▶ **TASK DESCRIPTION**:
Keep the pictures out of the copy and repeat the records exactly.
━━━ DATA
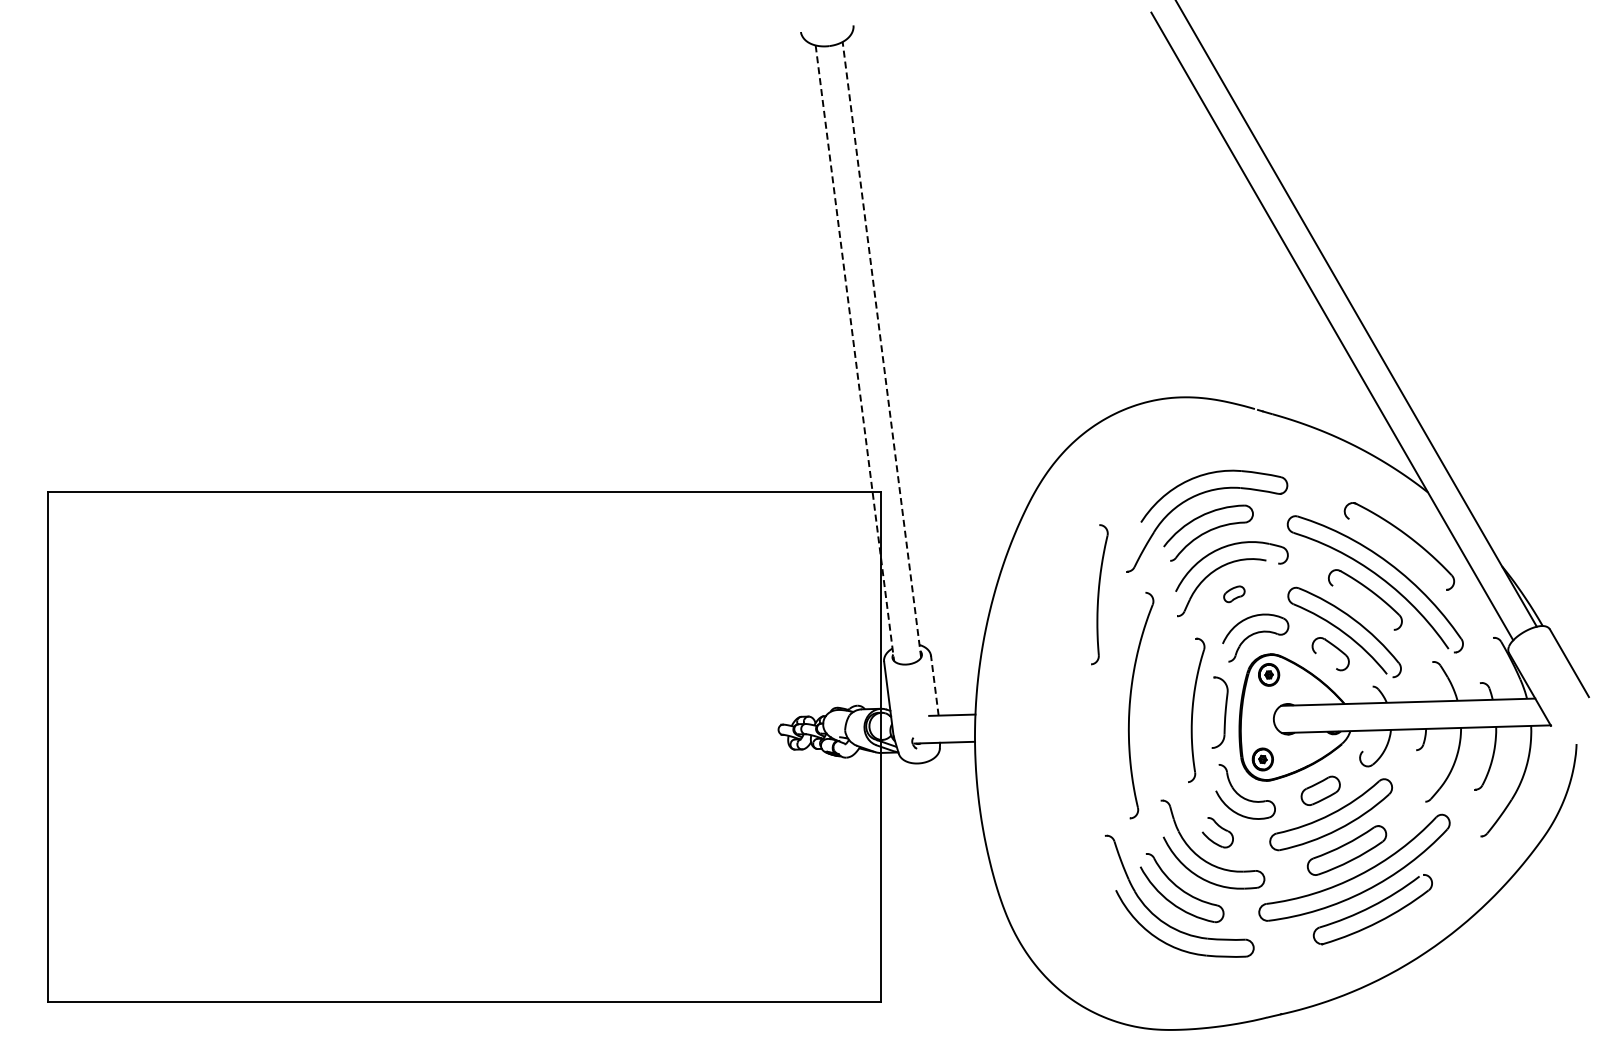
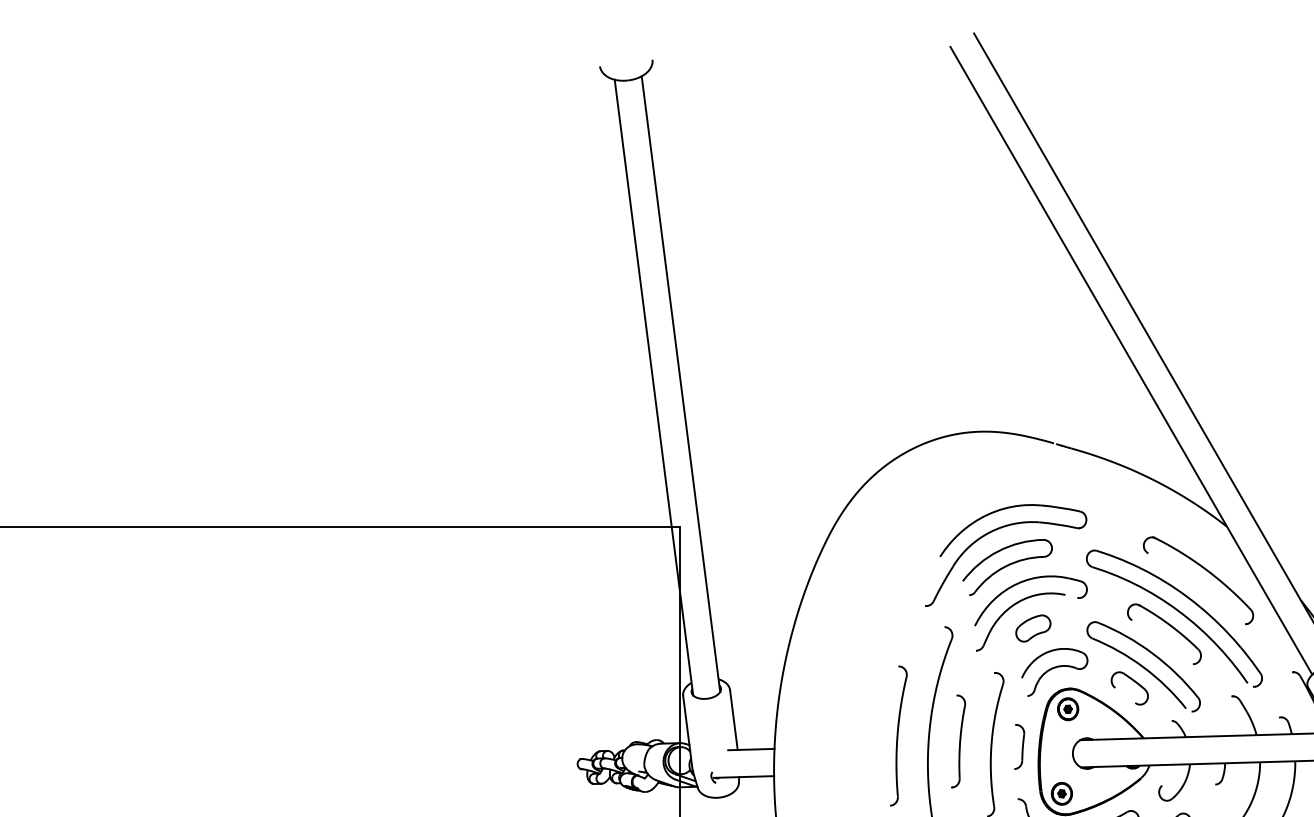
line: (881, 349) -> (680, 383), dashed -> solid
line: (854, 353) -> (653, 387), dashed -> solid
part: (1099, 594) -> (898, 735), moved
part: (1234, 594) -> (1033, 628), size x1.67
line: (934, 685) -> (733, 719), dashed -> solid
part: (1159, 707) -> (958, 741), added
part: (1220, 712) -> (1019, 746), size x0.62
━━━━━━
▶ **RESPONSE TO THE TASK**:
line: (881, 349) -> (680, 383), dashed -> solid
line: (854, 353) -> (653, 387), dashed -> solid
part: (1099, 594) -> (898, 735), moved
part: (1234, 594) -> (1033, 628), size x1.67
line: (934, 685) -> (733, 719), dashed -> solid
part: (1159, 707) -> (958, 741), added
part: (1220, 712) -> (1019, 746), size x0.62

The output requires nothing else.